Ever wonder why this "recovery" is so anemic?

We've seen such lackluster growth over  the last few years that there is talk of a "new normal" of lower expectations in what was once a powerhouse economy.

The GDP has not once hit 3 percent under Obama. Under George Bush, there were only two years when it was above that.  But in the previous two decades, it was above that in all but six years.

Compliance with regulations has to be some of the cause, but it is hard to tell how much. When  a new regulation is, the government estimates the cost, based on annual compliance cost.

That's fine, as far as it goes. But the regulations remain, while new ones are added. The Code of Federal Regulations has grown to an astonishing 81,000 pages.   

A new paper from the Mercatus Institute at George Mason University considers the cumulative effects of these regulations–and the results of the study are astounding. Investors Business Daily reports:

The paper looked at regulations imposed since 1977 on 22 different industries, their actual growth, and what might have happened if all those regulations had not been imposed.

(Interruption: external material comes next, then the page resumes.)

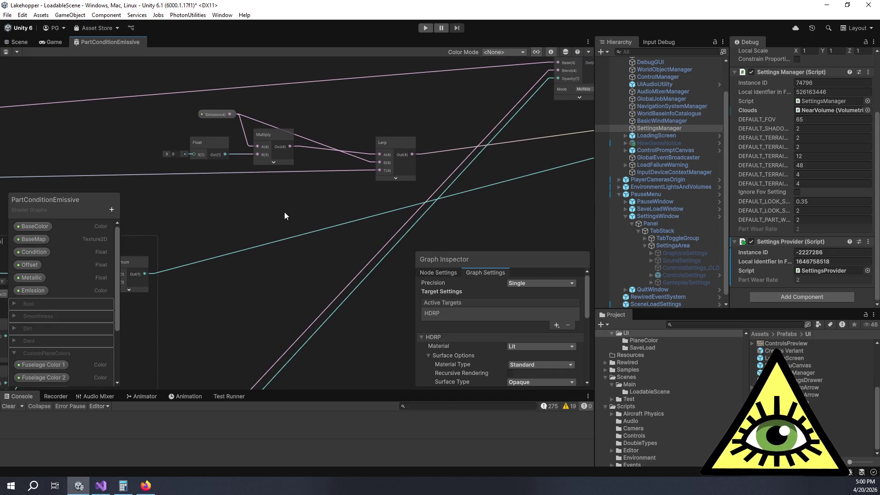
left_click_drag(280, 209, 311, 207)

What it found is that if the regulatory state had remained frozen in place in 1980, the economy would have been $4 trillion — or 25% — bigger than it was in 2012. That’s equal to almost $13,000 per person in that one year alone.

Looked at another way, if the economic growth lost to regulation in the U.S. were its own country, it would be the fourth largest economy in the world, as the nearby chart shows.

The authors of the paper are Patrick McLaughlin, Bentley Coffey, and Pietro Peretto, who caution the reader that they study only the costs of compliance and make to attempt to evaluate the benefits (cleaner air, safer workplaces, etc.). IBD suggests that we are not, in fact, getting $4 trillion in benefits today.

The Obama administration issued 172 new regulations in the first term and 200 in the second. That is 85 more than Clinton and 100 more than Bush.